约莫因为他不言不语,沈醉语气冷上几分:“那你要我如何,将你囚禁起来,天天虐待你?”
沈惊鸿知道他得说点什么,口中满是南柯酒的醇香,无意间看到沈醉将他没喝完的酒坛塞上了塞子,顿时话锋一转:“你不让我喝酒就是虐待我。”
他牢牢盯着沈醉,可沈醉却不肯挪开手。
眼睛都瞪酸了,他触到沈醉看过来的目光:“有那么好喝?”
沈惊鸿点头。
“我也尝尝。”沈醉说完,挪开手,掀开塞子,却没有将酒倒进他碗中,而是举起酒坛,顺着他脖子与肩相接的位置将酒水淋了下去。
凉得沈惊鸿打了哆嗦:“你……”
沈醉扔下空酒坛,尝了上来。
烛台上的红烛燃尽,沈惊鸿把脸埋在软枕里,不是放不开,就是因为放得太开,现在亢奋褪去,他有点不好意思看沈醉。
榻上被褥蒸干之后还是有浓郁的酒味儿,根本没法儿睡。
“不然今晚去笼中睡?”沈醉一本正经地提议。
他动了动,在软枕上露出一只眼睛瞄着沈醉,从这小子的恳切神色中看不出端倪,暗自反省自己想多,以小人之心度君子之腹了,便点了点头。

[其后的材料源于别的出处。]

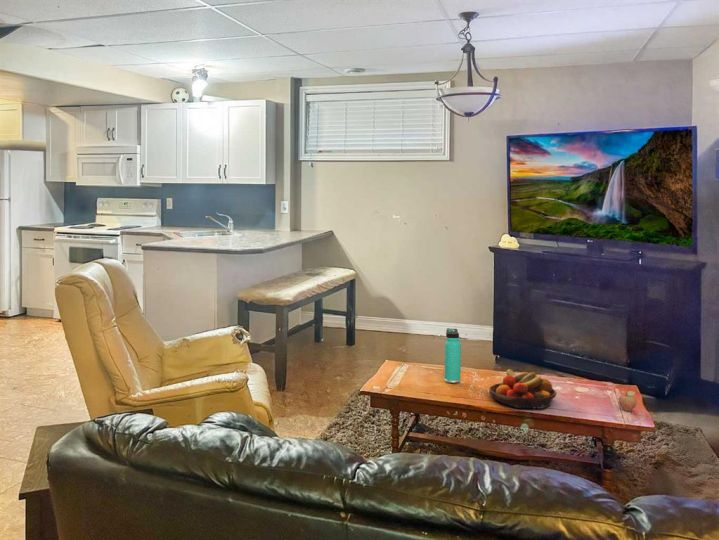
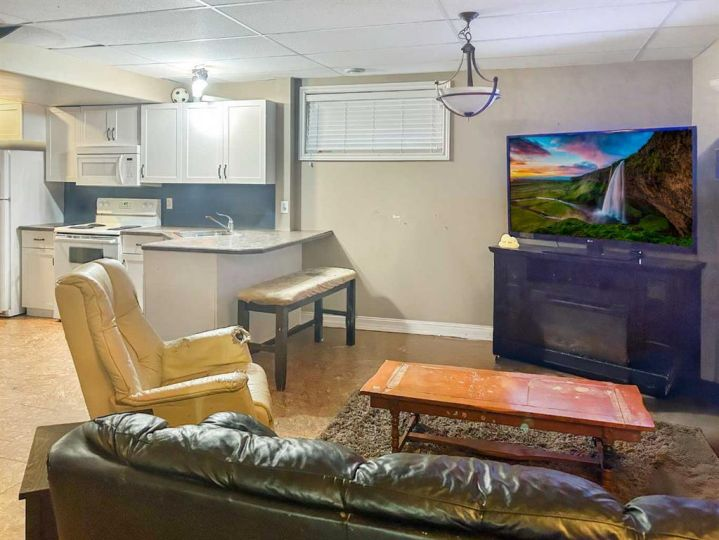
- fruit [618,390,637,412]
- fruit bowl [488,368,558,410]
- thermos bottle [444,327,462,384]
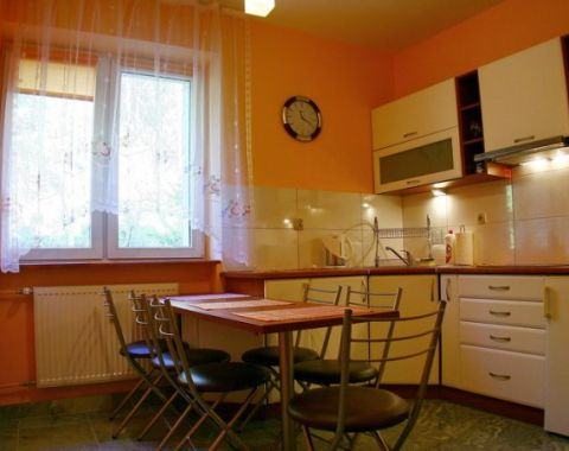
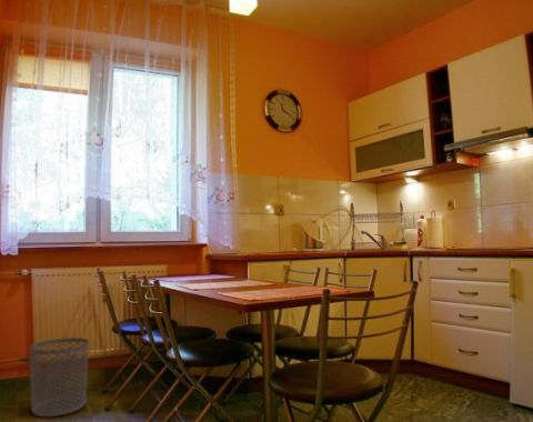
+ waste bin [29,336,90,418]
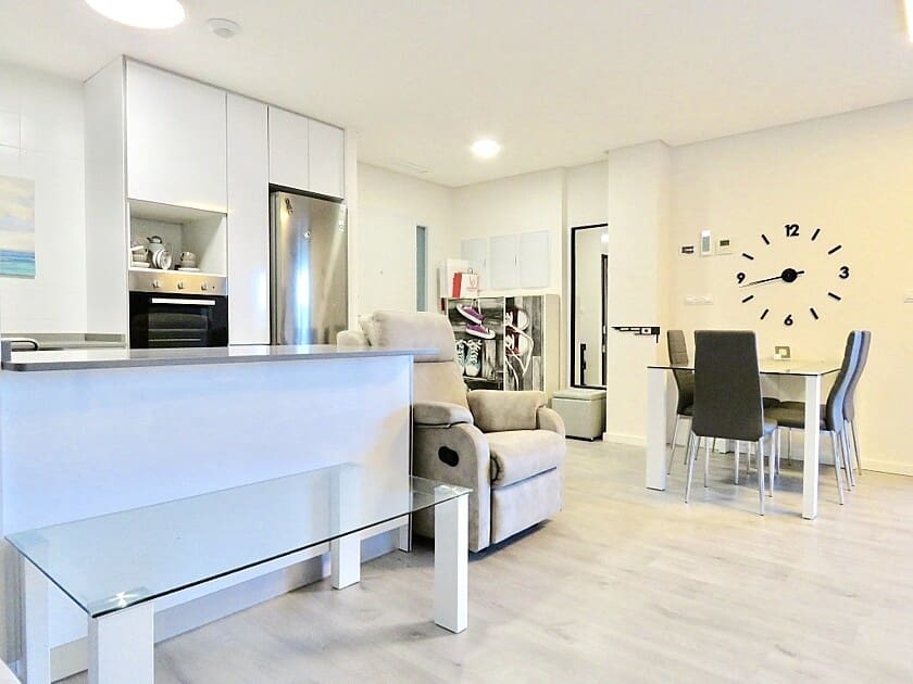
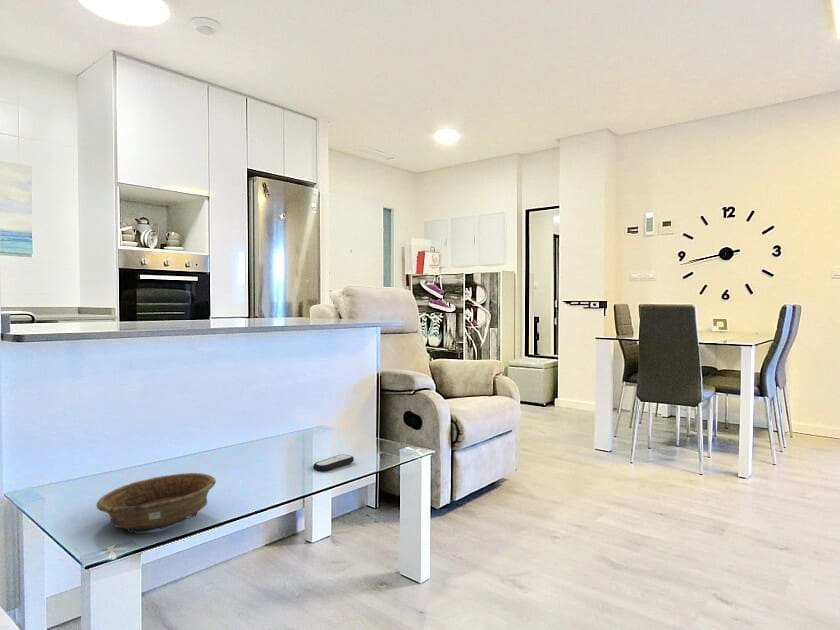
+ remote control [312,453,355,472]
+ decorative bowl [95,472,217,534]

哪知道根本没有君子,这小子就是一个满肚子鬼心思的坏鸟!
直到结束,沈惊鸿的手指还打着颤抓在铁栅栏上。
沈醉其实知道自己应该停下。
这男人给的回应已经不多,大约很是乏累了,只是宠着他才没有推开他。
可他仍觉意犹未尽,每次都哄着说最后一次,结果最后一次反复了好几遍。
南柯酒是陈酿,越到后头酒劲越盛,他欺负一个醉鬼,实在不该。
沈醉跟自己好一通商量,终于拽住自己的理智,把自己从对方身上撕下来。
他一停,沈惊鸿似乎直接就睡了过去,呼吸绵长,好半天没有动。
倏然,翻了个身侧向他,眼睛困得睁不开,手却摸摸索索找上来,摸到他的手,眉头完全舒展成安心的模样,再度不动了。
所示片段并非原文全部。